The Air Conditioning Contractors of America is the industry organization responsible for developing a method for calculating residential cooling loads. The result is the Manual J. Professional contractors should use it to determine the proper size of any home air conditioner they plan to install. Manual J takes into account numerous factors including the average geographical temperature, type and amount of insulation, ceiling height, exterior construction materials and square footage.

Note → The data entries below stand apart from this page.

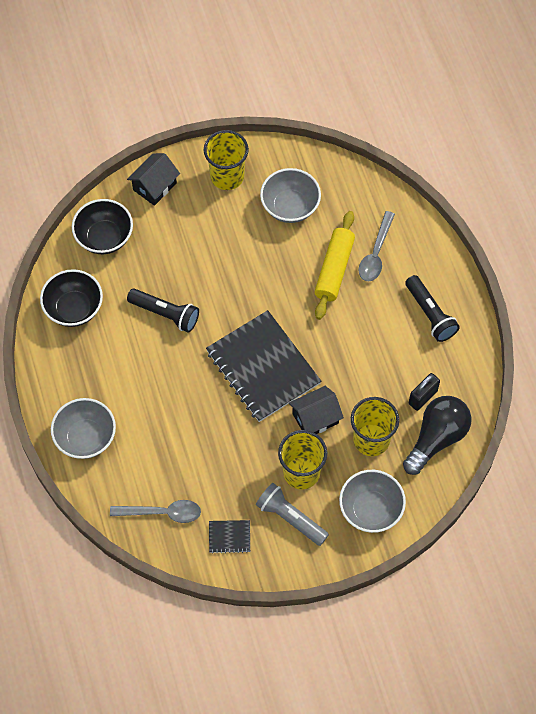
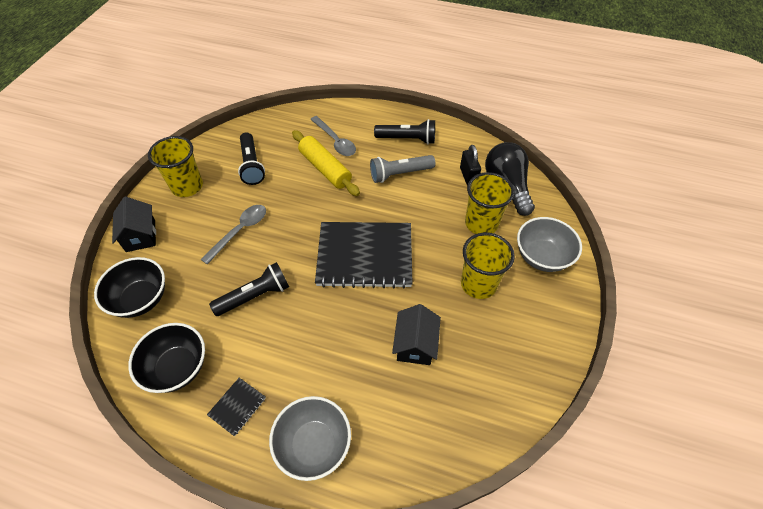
camera: 55 degrees left, 10 degrees down
(162, 513) = (444, 421): grey spoon -> grey spoon (240, 231)
(229, 537) = (506, 376): black notebook -> black notebook (237, 407)
(290, 207) = (252, 165): grey bowl -> black flashlight
(290, 518) = (516, 316): grey flashlight -> grey flashlight (400, 174)
(315, 418) = (437, 247): black house -> black house (415, 344)

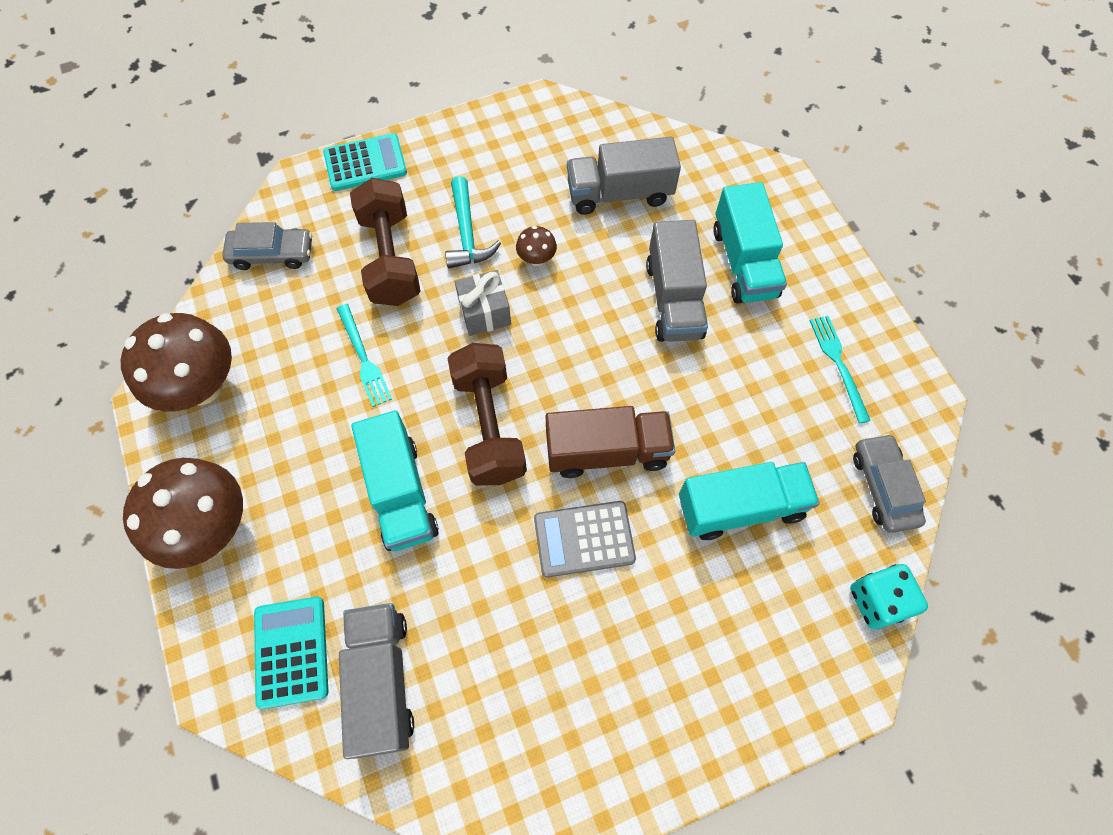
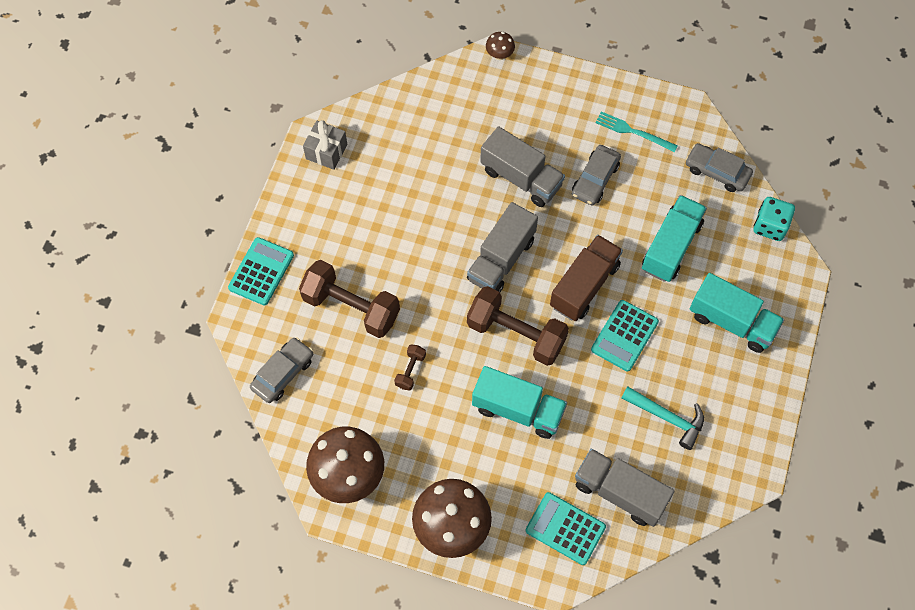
camera: 50 degrees left, 0 degrees up
(363, 358) = (410, 370): turquoise fork -> brown dumbbell
(467, 233) = (373, 252): turquoise hammer -> turquoise hammer (667, 417)
(485, 312) = (439, 282): grey gift -> grey gift (326, 151)
(536, 259) = (427, 227): brown mushroom -> brown mushroom (499, 55)
(584, 539) = (624, 336): grey calculator -> turquoise calculator
(619, 193) = (423, 148): grey truck -> grey truck (501, 259)
(743, 369) = (595, 179): none -> grey car
(744, 262) = (530, 123): turquoise truck -> turquoise truck (732, 321)

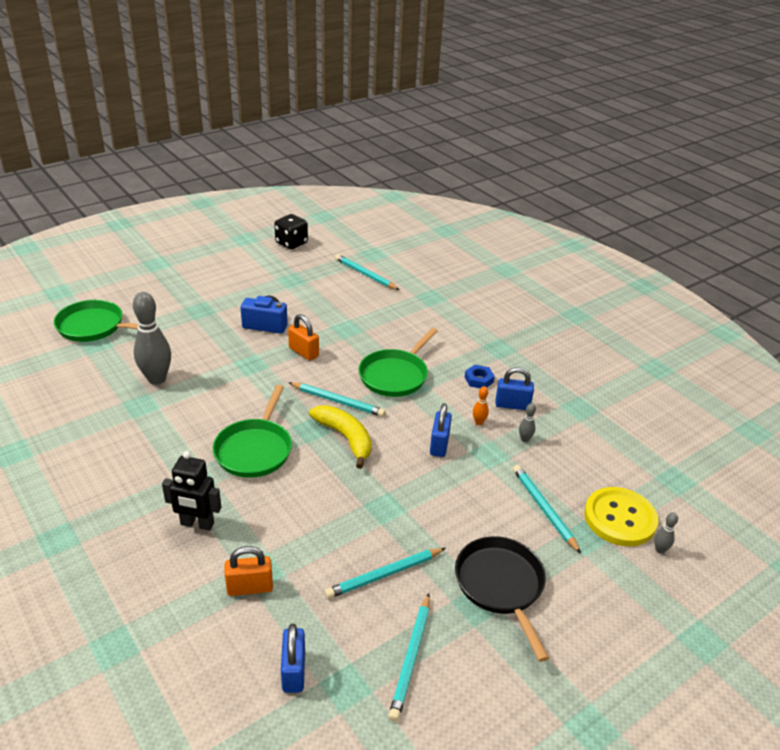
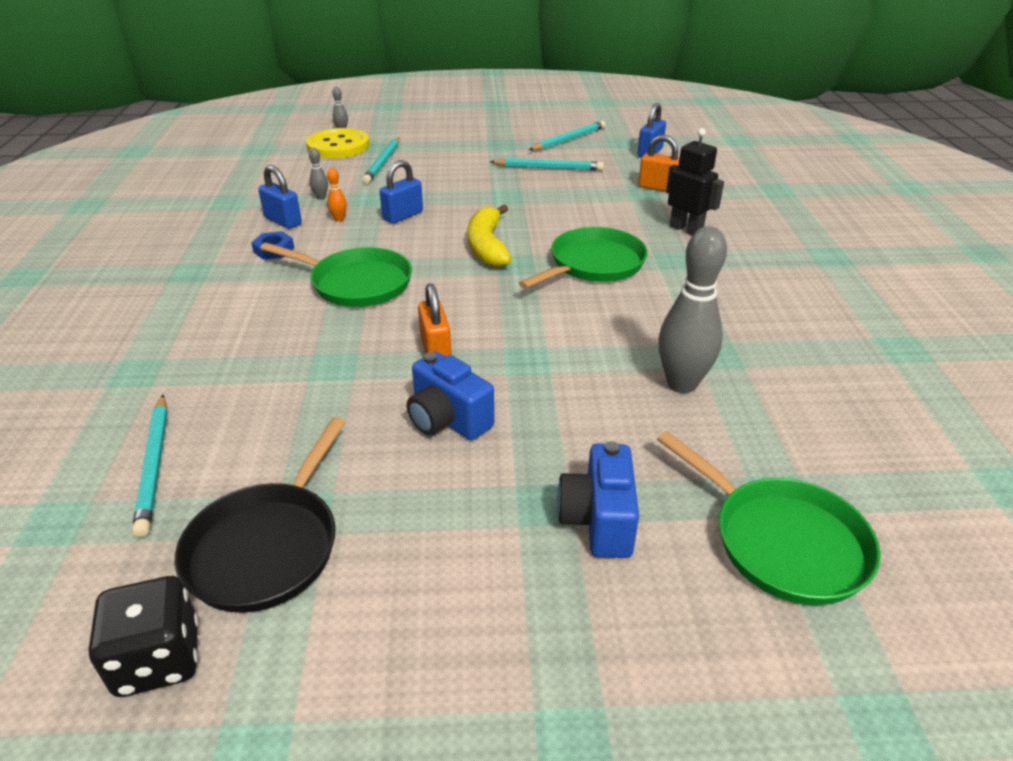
camera: 145 degrees left, 0 degrees up
(174, 311) = (598, 520): none -> blue camera
(338, 401) = (457, 279): turquoise pencil -> none
(395, 375) = (356, 283): green pan -> green pan turned 45 degrees clockwise
(501, 586) = (473, 145): black pan -> black pan (267, 546)

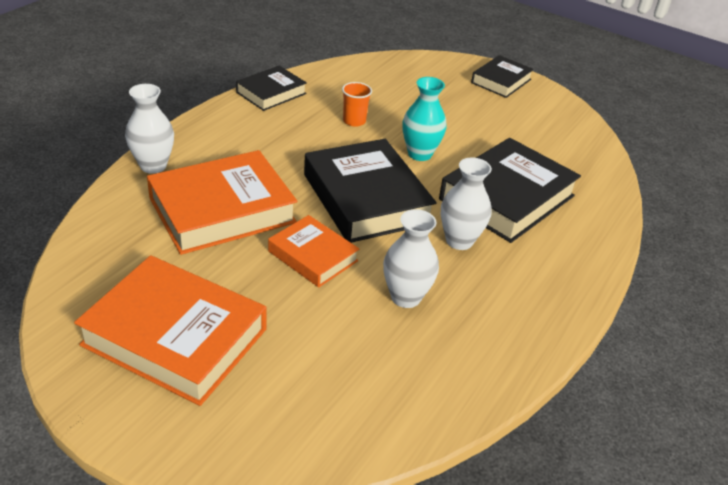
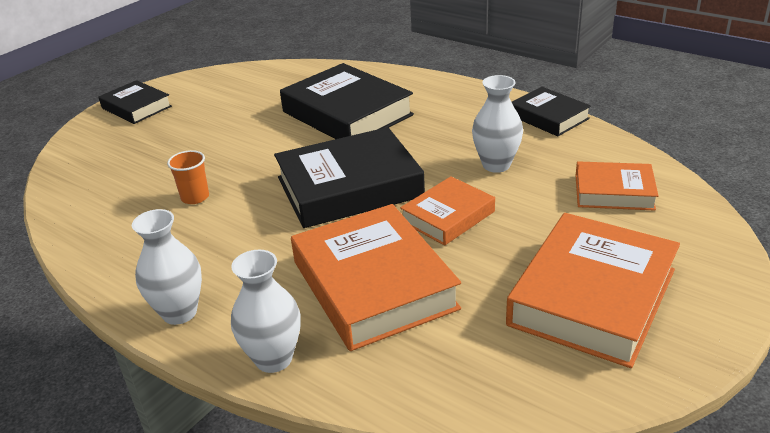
camera: 80 degrees left, 5 degrees down
(271, 93) = (106, 265): black book -> black book (548, 117)
(348, 386) = (614, 192): none -> orange book
(419, 154) = (270, 156): turquoise vase -> none
(459, 241) = (413, 138): white vase -> white vase (179, 312)

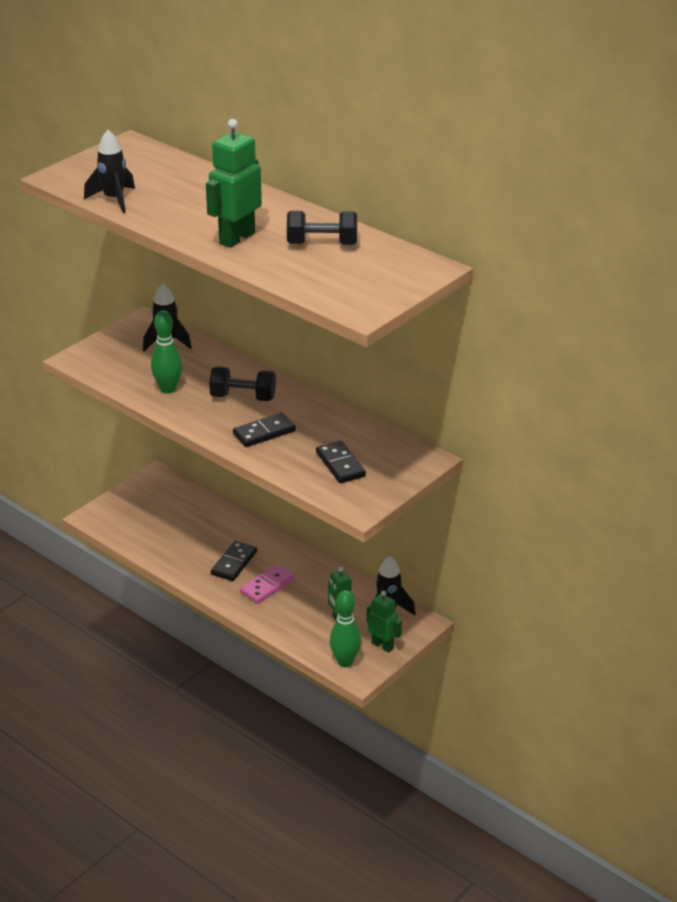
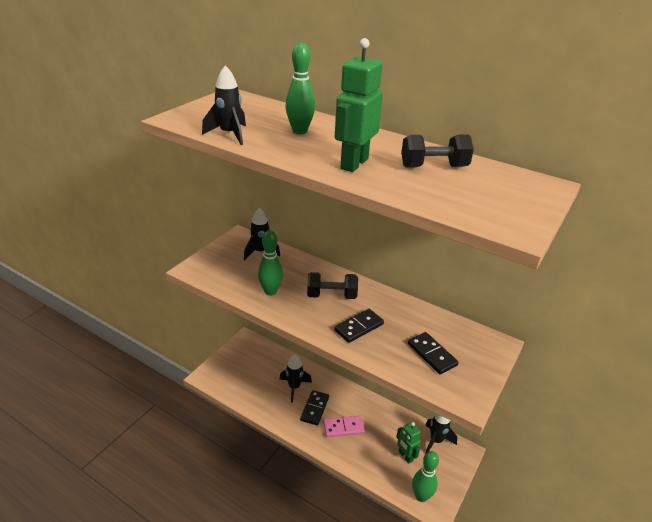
camera: 10 degrees left, 0 degrees up
(194, 196) = (299, 131): none -> green bowling pin
(212, 537) = (294, 387): none -> black rocket
(267, 586) = (343, 427): pink domino -> pink domino turned 45 degrees clockwise
(382, 645) = (443, 476): green robot -> none

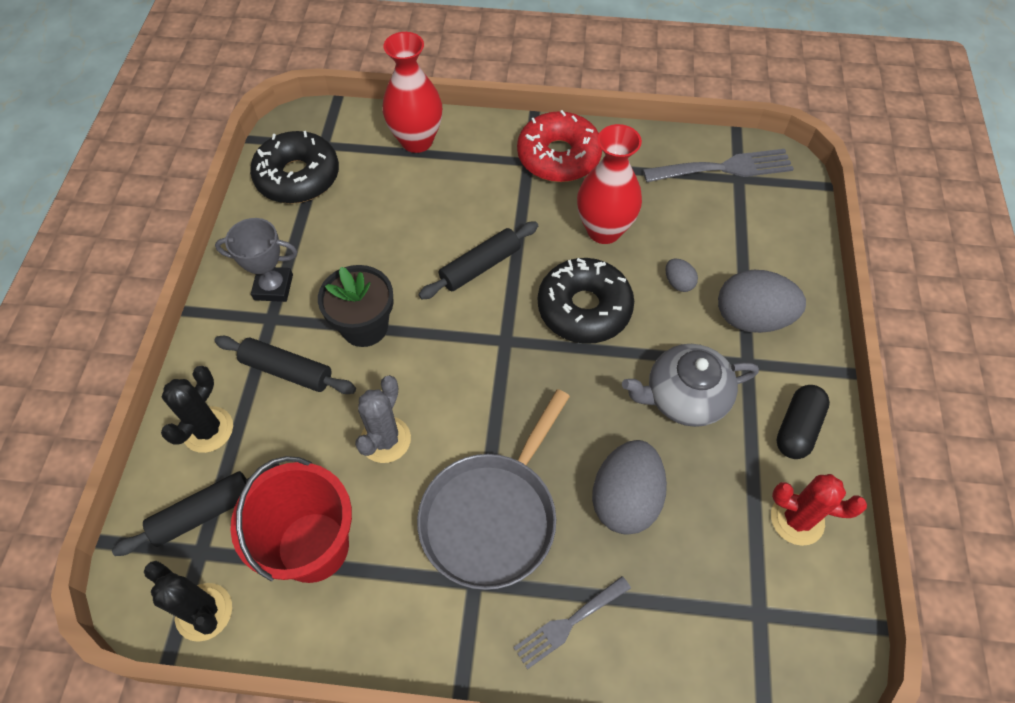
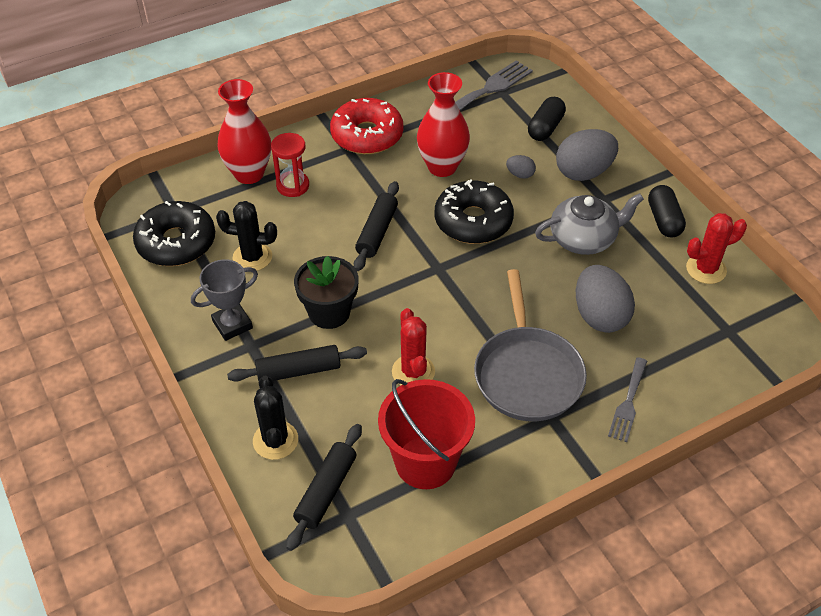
camera: 35 degrees left, 10 degrees down
(204, 612) = (387, 546): black cactus -> black cactus (252, 257)
(385, 440) = (413, 372): grey cactus -> red cactus
(444, 174) = (293, 186): none -> red hourglass
(684, 397) = (583, 239): grey teapot -> grey teapot turned 150 degrees counterclockwise
(752, 243) = (545, 128): none -> black capsule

Most do-it-yourselfers don't have access to Manual J, nor to the sophisticated tools available to professional installers. Still, armed with a tape measure and hand-held calculator, most people can make a relatively accurate estimate of their cooling needs. The process is simple--measure the length and width of the room to be cooled and multiple the two factors to get the square footage of the room. Repeat the process for each additional room that is to be cooled and add all of the sums together to get the total square footage that requires cooling.
BTU to Ton
A ton of cooling capacity is equivalent to the cooling effect of a ton of ice melting over a 24-hour period. However, most air conditioning units today are measured in British thermal units, so a little conversion math will be required. Twelve thousand BTUs is roughly equivalent to 1 ton of cooling capacity. A well-insulated room with 100 square feet will require a 4,000 to 6,000 (a half ton) BTU air conditioner while a 12,000 BTU (one ton) unit can cool up to 500 square feet. A 2-ton (24,000 BTU) central air conditioning unit can effectively cool a 1500 square-foot residence.